ACTION ITEM | From the line with "input [31:0] inA;" through the final line below, restate each line word for word and return nothing else.

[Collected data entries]

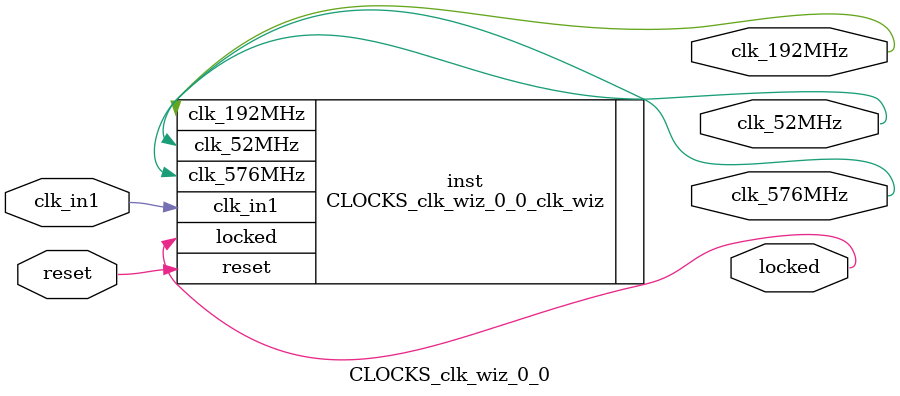
<source format=v>


`timescale 1ps/1ps

(* CORE_GENERATION_INFO = "CLOCKS_clk_wiz_0_0,clk_wiz_v6_0_9_0_0,{component_name=CLOCKS_clk_wiz_0_0,use_phase_alignment=true,use_min_o_jitter=false,use_max_i_jitter=false,use_dyn_phase_shift=false,use_inclk_switchover=false,use_dyn_reconfig=false,enable_axi=0,feedback_source=FDBK_AUTO,PRIMITIVE=PLL,num_out_clk=3,clkin1_period=10.000,clkin2_period=10.000,use_power_down=false,use_reset=true,use_locked=true,use_inclk_stopped=false,feedback_type=SINGLE,CLOCK_MGR_TYPE=NA,manual_override=false}" *)

module CLOCKS_clk_wiz_0_0 
 (
  // Clock out ports
  output        clk_576MHz,
  output        clk_192MHz,
  output        clk_52MHz,
  // Status and control signals
  input         reset,
  output        locked,
 // Clock in ports
  input         clk_in1
 );

  CLOCKS_clk_wiz_0_0_clk_wiz inst
  (
  // Clock out ports  
  .clk_576MHz(clk_576MHz),
  .clk_192MHz(clk_192MHz),
  .clk_52MHz(clk_52MHz),
  // Status and control signals               
  .reset(reset), 
  .locked(locked),
 // Clock in ports
  .clk_in1(clk_in1)
  );

endmodule

</source>
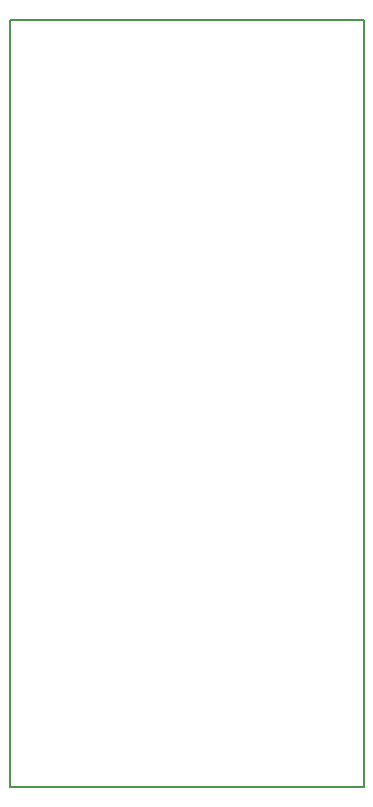
<source format=gm1>
G04 #@! TF.GenerationSoftware,KiCad,Pcbnew,(5.0.0)*
G04 #@! TF.CreationDate,2018-10-31T11:27:42+00:00*
G04 #@! TF.ProjectId,rpi0_HAT,727069305F4841542E6B696361645F70,rev?*
G04 #@! TF.SameCoordinates,Original*
G04 #@! TF.FileFunction,Profile,NP*
%FSLAX46Y46*%
G04 Gerber Fmt 4.6, Leading zero omitted, Abs format (unit mm)*
G04 Created by KiCad (PCBNEW (5.0.0)) date 10/31/18 11:27:42*
%MOMM*%
%LPD*%
G01*
G04 APERTURE LIST*
%ADD10C,0.150000*%
G04 APERTURE END LIST*
D10*
X121920000Y-147447000D02*
X121920000Y-82550000D01*
X151892000Y-147447000D02*
X121920000Y-147447000D01*
X151892000Y-82550000D02*
X151892000Y-147447000D01*
X121920000Y-82550000D02*
X151892000Y-82550000D01*
M02*

</source>
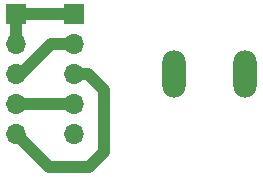
<source format=gbr>
G04 #@! TF.GenerationSoftware,KiCad,Pcbnew,7.0.2-0*
G04 #@! TF.CreationDate,2023-08-02T16:53:42+09:00*
G04 #@! TF.ProjectId,LCD_board2,4c43445f-626f-4617-9264-322e6b696361,rev?*
G04 #@! TF.SameCoordinates,Original*
G04 #@! TF.FileFunction,Copper,L1,Top*
G04 #@! TF.FilePolarity,Positive*
%FSLAX46Y46*%
G04 Gerber Fmt 4.6, Leading zero omitted, Abs format (unit mm)*
G04 Created by KiCad (PCBNEW 7.0.2-0) date 2023-08-02 16:53:42*
%MOMM*%
%LPD*%
G01*
G04 APERTURE LIST*
G04 #@! TA.AperFunction,ComponentPad*
%ADD10R,1.700000X1.700000*%
G04 #@! TD*
G04 #@! TA.AperFunction,ComponentPad*
%ADD11O,1.700000X1.700000*%
G04 #@! TD*
G04 #@! TA.AperFunction,ComponentPad*
%ADD12O,2.000000X4.000000*%
G04 #@! TD*
G04 #@! TA.AperFunction,Conductor*
%ADD13C,1.000000*%
G04 #@! TD*
G04 APERTURE END LIST*
D10*
X129500000Y-99568000D03*
D11*
X129500000Y-102108000D03*
X129500000Y-104648000D03*
X129500000Y-107188000D03*
X129500000Y-109728000D03*
D10*
X134366000Y-99568000D03*
D11*
X134366000Y-102108000D03*
X134366000Y-104648000D03*
X134366000Y-107188000D03*
X134366000Y-109728000D03*
D12*
X148844000Y-104648000D03*
X142844000Y-104648000D03*
D13*
X129500000Y-102108000D02*
X129500000Y-99568000D01*
X129500000Y-99568000D02*
X134366000Y-99568000D01*
X132399138Y-102108000D02*
X129859138Y-104648000D01*
X129859138Y-104648000D02*
X129500000Y-104648000D01*
X134366000Y-102108000D02*
X132399138Y-102108000D01*
X135636000Y-112522000D02*
X132294000Y-112522000D01*
X136906000Y-105985919D02*
X136906000Y-111252000D01*
X134366000Y-104648000D02*
X135568081Y-104648000D01*
X135568081Y-104648000D02*
X136906000Y-105985919D01*
X136906000Y-111252000D02*
X135636000Y-112522000D01*
X132294000Y-112522000D02*
X129500000Y-109728000D01*
X129500000Y-107188000D02*
X134366000Y-107188000D01*
M02*

</source>
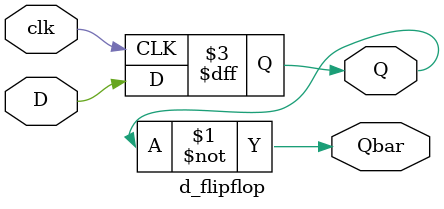
<source format=v>
`timescale 1ns / 1ps

module d_flipflop 
(
 input clk,                                                                        // ÀÔ·Â:Å¬·°,¸®¼Â½ÅÈ£, DÀÔ·Âµ¥ÀÌÅÍ
 input D,
 output reg Q,                                                                  // Ãâ·Â : Q, Qbar
 output Qbar
);
assign Qbar = ~Q;
always @(posedge clk)                                    //Å¬·° »ó½Â¿¡ÁöÀÌ°Å³ª ¸®¼Â »ó½Â¿¡ÁöÀÏ ¶§
begin
 Q <= D;                                                                     //¸®¼Â½ÅÈ£ ¾øÀ» ½Ã Q=D(´ÙÀ½»óÅÂ D)
end
endmodule 
</source>
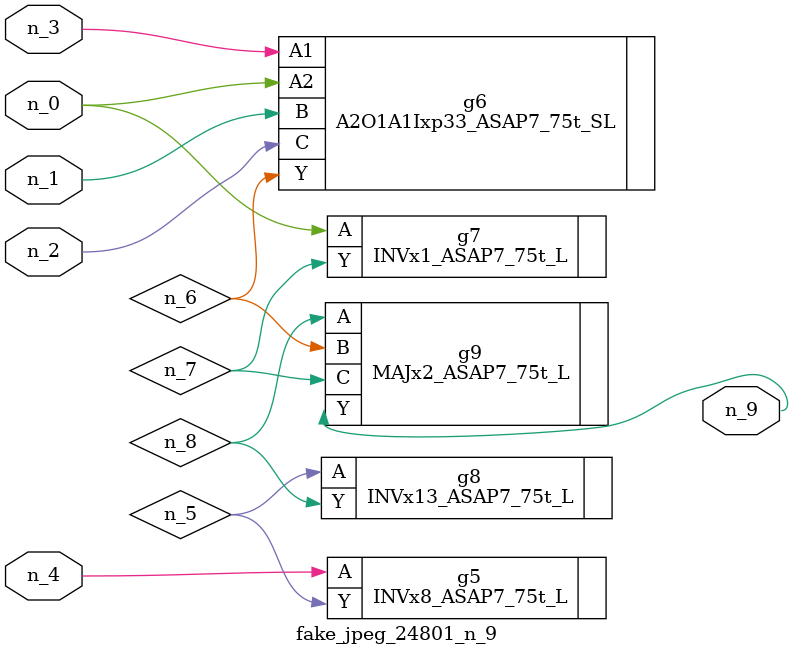
<source format=v>
module fake_jpeg_24801_n_9 (n_3, n_2, n_1, n_0, n_4, n_9);

input n_3;
input n_2;
input n_1;
input n_0;
input n_4;

output n_9;

wire n_8;
wire n_6;
wire n_5;
wire n_7;

INVx8_ASAP7_75t_L g5 ( 
.A(n_4),
.Y(n_5)
);

A2O1A1Ixp33_ASAP7_75t_SL g6 ( 
.A1(n_3),
.A2(n_0),
.B(n_1),
.C(n_2),
.Y(n_6)
);

INVx1_ASAP7_75t_L g7 ( 
.A(n_0),
.Y(n_7)
);

INVx13_ASAP7_75t_L g8 ( 
.A(n_5),
.Y(n_8)
);

MAJx2_ASAP7_75t_L g9 ( 
.A(n_8),
.B(n_6),
.C(n_7),
.Y(n_9)
);


endmodule
</source>
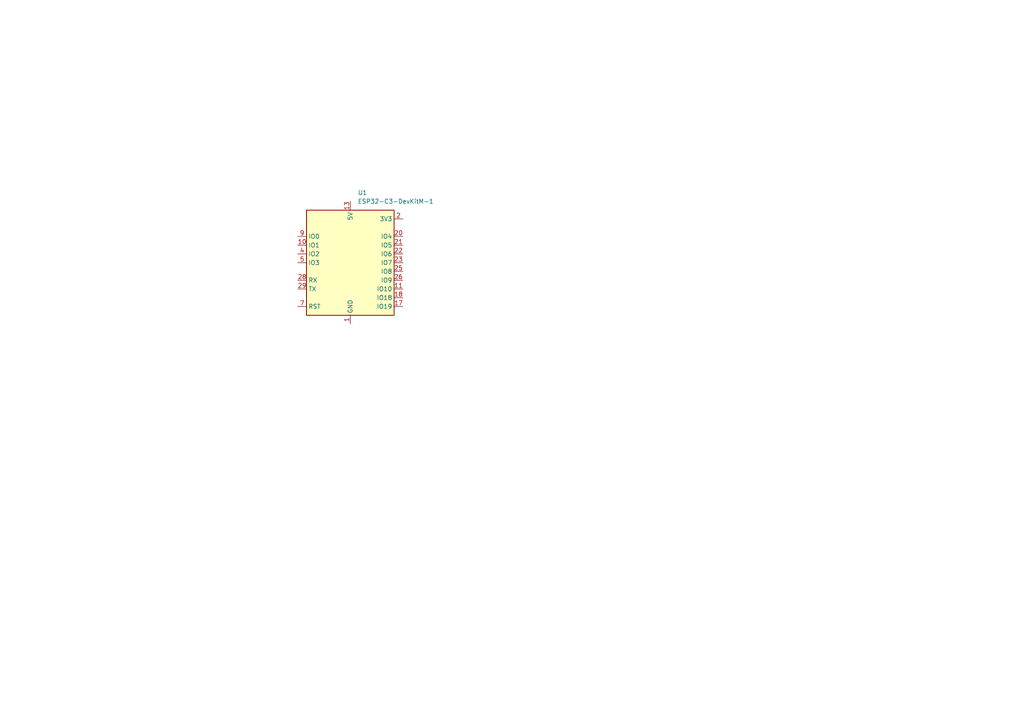
<source format=kicad_sch>
(kicad_sch
	(version 20250114)
	(generator "eeschema")
	(generator_version "9.0")
	(uuid "ddc3a6dd-fafd-4098-b2e7-450f10829374")
	(paper "A4")
	
	(symbol
		(lib_id "RF_Module:ESP32-C3-DevKitM-1")
		(at 101.6 76.2 0)
		(unit 1)
		(exclude_from_sim no)
		(in_bom yes)
		(on_board yes)
		(dnp no)
		(fields_autoplaced yes)
		(uuid "d8152fe8-3193-4e1a-85f8-8863b542fe15")
		(property "Reference" "U1"
			(at 103.7433 55.88 0)
			(effects
				(font
					(size 1.27 1.27)
				)
				(justify left)
			)
		)
		(property "Value" "ESP32-C3-DevKitM-1"
			(at 103.7433 58.42 0)
			(effects
				(font
					(size 1.27 1.27)
				)
				(justify left)
			)
		)
		(property "Footprint" "RF_Module:ESP32-C3-DevKitM-1"
			(at 101.6 101.6 0)
			(effects
				(font
					(size 1.27 1.27)
				)
				(hide yes)
			)
		)
		(property "Datasheet" "https://docs.espressif.com/projects/esp-idf/en/latest/esp32c3/hw-reference/esp32c3/user-guide-devkitm-1.html"
			(at 101.6 106.68 0)
			(effects
				(font
					(size 1.27 1.27)
				)
				(hide yes)
			)
		)
		(property "Description" "Development board featuring ESP32-C3-MINI-1 module"
			(at 101.6 104.14 0)
			(effects
				(font
					(size 1.27 1.27)
				)
				(hide yes)
			)
		)
		(pin "29"
			(uuid "adab8218-9e41-4e4d-a4d5-44f6595f2c1a")
		)
		(pin "8"
			(uuid "8f9b5fc4-b6cd-4df9-bfe7-b2b87b743038")
		)
		(pin "15"
			(uuid "95f0986c-f565-4716-801a-9799abce7604")
		)
		(pin "25"
			(uuid "be8f4a1e-75c0-4e14-870f-c81ab862395b")
		)
		(pin "27"
			(uuid "44104f28-0610-4c5a-9315-7cf3bf93f701")
		)
		(pin "28"
			(uuid "2f9a92b9-cbc1-41ea-85e1-87f62e2b2d9a")
		)
		(pin "10"
			(uuid "3ba4c6ce-56bf-4943-ab0b-eccd88e5dc1a")
		)
		(pin "4"
			(uuid "5fabadf4-57b6-40ae-9fdd-fac5e53599de")
		)
		(pin "24"
			(uuid "23c53c52-a4c2-45d7-882c-fd1838b7fe7f")
		)
		(pin "3"
			(uuid "6ce77dc3-8f92-42cc-9d26-c43936996cf4")
		)
		(pin "20"
			(uuid "e91c6202-0bbd-43e0-a5ef-678a1b885ead")
		)
		(pin "22"
			(uuid "83e53524-7336-4a6b-9b4e-f98506ac8440")
		)
		(pin "16"
			(uuid "8ae6d59d-b968-4d73-ab81-75017886c768")
		)
		(pin "9"
			(uuid "2ce63c2b-a4ad-46c8-ae25-5301342e7496")
		)
		(pin "12"
			(uuid "ee30df20-b2b4-4859-b7d2-0c2be2faeff6")
		)
		(pin "6"
			(uuid "b3a6c28a-b8bb-4293-9b6a-8a6605f87e8e")
		)
		(pin "13"
			(uuid "bf9501cf-3599-4db9-84f9-e973db9742be")
		)
		(pin "5"
			(uuid "b249adab-f458-4847-94eb-37a662d9fe48")
		)
		(pin "7"
			(uuid "25b18b1e-0e46-4a76-9261-8ac6f6ce77fc")
		)
		(pin "19"
			(uuid "42c62a07-7ad3-4a37-a50f-2b657ea894e0")
		)
		(pin "1"
			(uuid "fe1c3151-35e7-459b-b6c9-1f7379d0a106")
		)
		(pin "14"
			(uuid "ec8c382a-ee2d-4f46-857f-2be3713b9ec4")
		)
		(pin "30"
			(uuid "3b96a310-409d-4e24-88be-01f67cdf3487")
		)
		(pin "2"
			(uuid "8f85a5f7-cd4b-47b5-9e8e-cb151cf7473f")
		)
		(pin "21"
			(uuid "e0f7dbef-d619-4337-a1fb-7eb919f5a966")
		)
		(pin "23"
			(uuid "3c607c13-7f01-48f2-ab6a-5536f00ed234")
		)
		(pin "26"
			(uuid "2af93de5-d264-45ad-bfbb-1d4ceba721ae")
		)
		(pin "18"
			(uuid "a88348a9-ea4f-4128-8513-9865fb8d3608")
		)
		(pin "17"
			(uuid "f1034b69-c976-4a29-ba92-81856c2b73de")
		)
		(pin "11"
			(uuid "82081fb2-070f-4a35-8cea-9c65743feda6")
		)
		(instances
			(project ""
				(path "/ddc3a6dd-fafd-4098-b2e7-450f10829374"
					(reference "U1")
					(unit 1)
				)
			)
		)
	)
	(sheet_instances
		(path "/"
			(page "1")
		)
	)
	(embedded_fonts no)
)

</source>
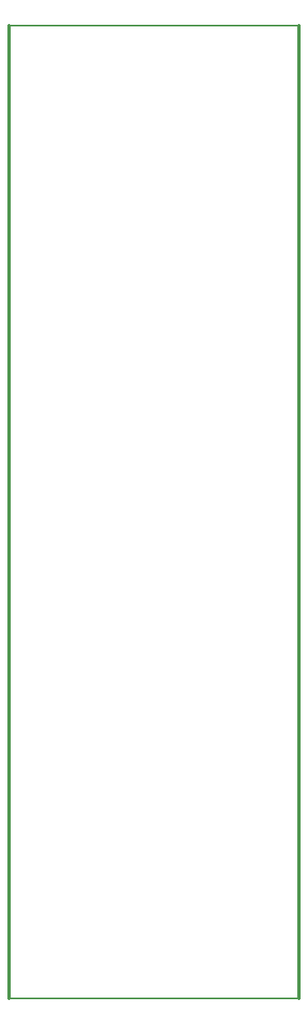
<source format=gbr>
G04 #@! TF.GenerationSoftware,KiCad,Pcbnew,(5.1.0)-1*
G04 #@! TF.CreationDate,2019-04-22T00:29:16-04:00*
G04 #@! TF.ProjectId,delay,64656c61-792e-46b6-9963-61645f706362,rev?*
G04 #@! TF.SameCoordinates,Original*
G04 #@! TF.FileFunction,Profile,NP*
%FSLAX46Y46*%
G04 Gerber Fmt 4.6, Leading zero omitted, Abs format (unit mm)*
G04 Created by KiCad (PCBNEW (5.1.0)-1) date 2019-04-22 00:29:16*
%MOMM*%
%LPD*%
G04 APERTURE LIST*
%ADD10C,0.300000*%
%ADD11C,0.150000*%
G04 APERTURE END LIST*
D10*
X81280000Y-148590000D02*
X81280000Y-48895000D01*
D11*
X51435000Y-148590000D02*
X81280000Y-148590000D01*
D10*
X51435000Y-48895000D02*
X51435000Y-148590000D01*
D11*
X81280000Y-48895000D02*
X51435000Y-48895000D01*
M02*

</source>
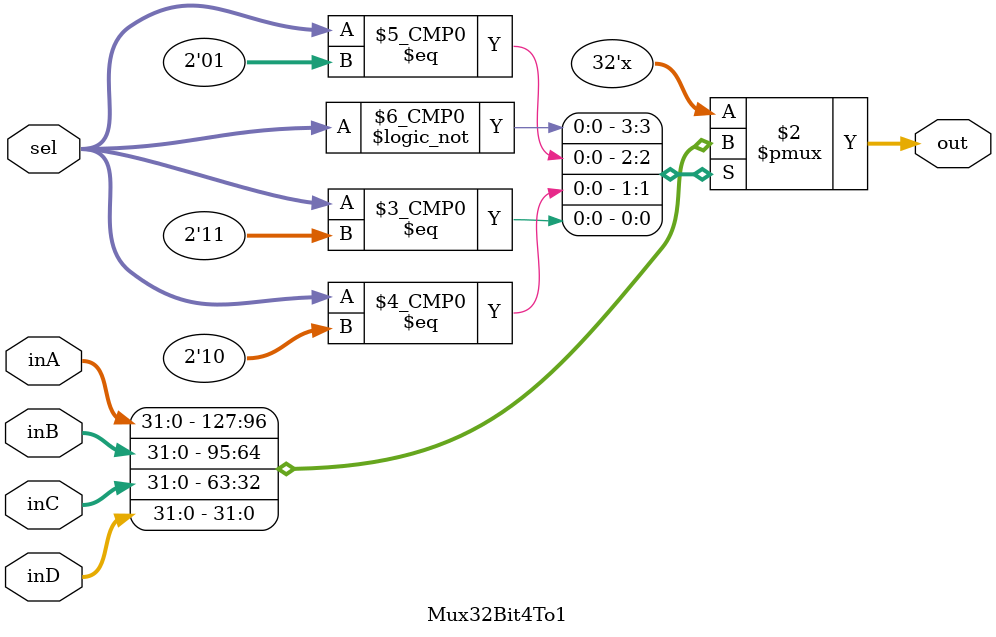
<source format=v>
`timescale 1ns / 1ps


module Mux32Bit4To1(out, inA, inB, inC, inD, sel);

    output reg [31:0] out;
    
    input [31:0] inA;
    input [31:0] inB;
    input [31:0] inC, inD;
    input [1:0] sel;

    /* Fill in the implementation here ... */ 
always @(*) begin
   case(sel)
        2'b00: out = inA;
        2'b01: out = inB;
        2'b10: out = inC;
        2'b11: out = inD;
        default: out = inA;
   endcase
end
            
endmodule

</source>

WRITTEN ANSWER |
    input [31:0] inA;
    input [31:0] inB;
    input [31:0] inC, inD;
    input [1:0] sel;

    /* Fill in the implementation here ... */ 
always @(*) begin
   case(sel)
        2'b00: out = inA;
        2'b01: out = inB;
        2'b10: out = inC;
        2'b11: out = inD;
        default: out = inA;
   endcase
end
            
endmodule

</source>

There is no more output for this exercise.